* **Given task**
Convert each line of the material below into a JSON list of strings, one string per line, with blank lines omitted.

* **Input rows**
+---+

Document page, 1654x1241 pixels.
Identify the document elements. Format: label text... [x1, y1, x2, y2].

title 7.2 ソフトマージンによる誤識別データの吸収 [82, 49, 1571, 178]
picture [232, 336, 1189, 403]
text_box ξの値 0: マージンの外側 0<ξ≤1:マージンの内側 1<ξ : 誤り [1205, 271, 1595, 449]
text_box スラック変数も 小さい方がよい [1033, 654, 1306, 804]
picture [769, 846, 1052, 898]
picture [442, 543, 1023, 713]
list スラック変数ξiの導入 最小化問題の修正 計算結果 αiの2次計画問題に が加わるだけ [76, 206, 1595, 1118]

+---+

* **Finished answer**
[
  "Document page, 1654x1241 pixels.",
  "Identify the document elements. Format: label text... [x1, y1, x2, y2].",
  "title 7.2 ソフトマージンによる誤識別データの吸収 [82, 49, 1571, 178]",
  "picture [232, 336, 1189, 403]",
  "text_box ξの値 0: マージンの外側 0<ξ≤1:マージンの内側 1<ξ : 誤り [1205, 271, 1595, 449]",
  "text_box スラック変数も 小さい方がよい [1033, 654, 1306, 804]",
  "picture [769, 846, 1052, 898]",
  "picture [442, 543, 1023, 713]",
  "list スラック変数ξiの導入 最小化問題の修正 計算結果 αiの2次計画問題に が加わるだけ [76, 206, 1595, 1118]"
]